Dass das einzig Konkrete, das Scholz seinerzeit mitgebracht hatte, eine zusätzliche Belastung in Form einer Umlage auf den Gaspreis war, die obendrein nach quälenden Debatten wieder kassiert wurde, gehört zu den Dingen, an die der Kanzler nicht so gerne erinnert wird. Lieber spricht Scholz über die 200 Milliarden Euro, die er zwei Monate später zur Entlastung der Bürgerinnen und Bürger auf den Tisch gelegt hat: seinen „Doppelwumms“.

Nicht nur die Summe ist rekordverdächtig, auch das Tempo, in dem Entlastungspaket geschnürt werden musste, war enorm. Den Sommer hatte die Regierung ungenutzt verstreichen lassen, im Herbst dann musste alles ganz schnell gehen. Nächtelang wurde gerechnet und gestritten.

Nun sind die gewaltigen Unterstützungsprogramme weitgehend fertig. Das viele Hin und Her hat aber dazu geführt, dass kaum noch ein Bürger sagen kann, wer, wann, wieviel Unterstützung bekommt und vor allem: woher. Im großen Entlastungscheck gibt das Redaktionsnetzwerk Deutschland (RND) einen Überblick:

Strom- und Gaspreisbremse

Wann: Vom 1. Januar 2023 bis zum 30. April 2024

Wie viel: Das ist stark vom individuellen Gas- und Stromverbrauch sowie dem Preis abhängig, den Verbraucherinnen und Verbraucher für Energie bezahlen. Laut Vergleichsportal Verivox wird ein Singlehaushalt, der derzeit 20 Cent je Kilowattstunde Gas bezahlt, um 320 Euro pro Jahr entlastet. Eine vierköpfige Familie im Reihenhaus darf mit 1280 Euro Rabatt rechnen. Legt man einen Marktpreis von 25 Cent zu Grunde, steigt die Entlastung für einen Singlehaushalt auf 520 Euro und für eine vierköpfige Familie auf 2080 Euro pro Jahr.

◆ **Gezeigte Datensätze**
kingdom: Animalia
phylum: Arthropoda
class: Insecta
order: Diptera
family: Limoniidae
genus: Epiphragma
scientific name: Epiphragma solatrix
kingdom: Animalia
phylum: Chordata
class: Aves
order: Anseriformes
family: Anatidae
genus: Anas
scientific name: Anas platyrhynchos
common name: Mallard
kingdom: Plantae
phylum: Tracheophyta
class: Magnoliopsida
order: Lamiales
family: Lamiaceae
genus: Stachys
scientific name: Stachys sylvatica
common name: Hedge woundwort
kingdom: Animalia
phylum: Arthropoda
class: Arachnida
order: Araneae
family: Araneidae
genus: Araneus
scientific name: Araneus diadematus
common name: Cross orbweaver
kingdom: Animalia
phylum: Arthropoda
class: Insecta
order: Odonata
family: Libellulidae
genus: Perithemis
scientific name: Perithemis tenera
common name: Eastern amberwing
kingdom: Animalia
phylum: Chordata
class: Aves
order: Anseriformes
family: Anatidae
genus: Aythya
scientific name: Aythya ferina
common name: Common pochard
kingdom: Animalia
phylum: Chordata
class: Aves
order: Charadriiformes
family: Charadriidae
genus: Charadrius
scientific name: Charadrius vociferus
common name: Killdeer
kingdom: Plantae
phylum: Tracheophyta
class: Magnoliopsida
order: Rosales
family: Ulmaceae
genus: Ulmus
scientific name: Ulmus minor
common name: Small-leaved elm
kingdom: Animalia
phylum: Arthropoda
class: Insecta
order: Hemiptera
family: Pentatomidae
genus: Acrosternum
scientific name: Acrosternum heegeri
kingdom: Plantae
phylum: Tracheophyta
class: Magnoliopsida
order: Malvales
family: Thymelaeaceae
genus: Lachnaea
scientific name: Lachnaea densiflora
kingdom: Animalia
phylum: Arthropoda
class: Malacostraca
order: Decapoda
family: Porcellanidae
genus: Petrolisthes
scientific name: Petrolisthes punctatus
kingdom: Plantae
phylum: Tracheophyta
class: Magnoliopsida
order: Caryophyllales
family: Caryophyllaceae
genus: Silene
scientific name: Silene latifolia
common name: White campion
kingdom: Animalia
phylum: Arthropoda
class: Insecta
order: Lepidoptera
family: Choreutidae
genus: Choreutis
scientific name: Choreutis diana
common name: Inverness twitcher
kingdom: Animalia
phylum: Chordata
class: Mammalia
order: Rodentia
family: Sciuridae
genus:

◆ **Aufgaben**
(1) Gib aus dem Text über die Entlastungspakete alles von „Wann: Vom 1.“ bis hinunter zu „Euro pro Jahr.“ wortgetreu wieder.
(2) Schreibe aus den Datensätzen alles von der Zeile, die „genus: Lachnaea“ enthält, bis hinunter zur Zeile mit „family: Choreutidae“ unverändert ab, wobei beide Zeilen dazugehören.
Zwischen den Datensätzen und dem Text besteht kein Zusammenhang.

◆ **Geordnete Ergebnisse**
(1)
Wann: Vom 1. Januar 2023 bis zum 30. April 2024

Wie viel: Das ist stark vom individuellen Gas- und Stromverbrauch sowie dem Preis abhängig, den Verbraucherinnen und Verbraucher für Energie bezahlen. Laut Vergleichsportal Verivox wird ein Singlehaushalt, der derzeit 20 Cent je Kilowattstunde Gas bezahlt, um 320 Euro pro Jahr entlastet. Eine vierköpfige Familie im Reihenhaus darf mit 1280 Euro Rabatt rechnen. Legt man einen Marktpreis von 25 Cent zu Grunde, steigt die Entlastung für einen Singlehaushalt auf 520 Euro und für eine vierköpfige Familie auf 2080 Euro pro Jahr.

(2)
genus: Lachnaea
scientific name: Lachnaea densiflora
kingdom: Animalia
phylum: Arthropoda
class: Malacostraca
order: Decapoda
family: Porcellanidae
genus: Petrolisthes
scientific name: Petrolisthes punctatus
kingdom: Plantae
phylum: Tracheophyta
class: Magnoliopsida
order: Caryophyllales
family: Caryophyllaceae
genus: Silene
scientific name: Silene latifolia
common name: White campion
kingdom: Animalia
phylum: Arthropoda
class: Insecta
order: Lepidoptera
family: Choreutidae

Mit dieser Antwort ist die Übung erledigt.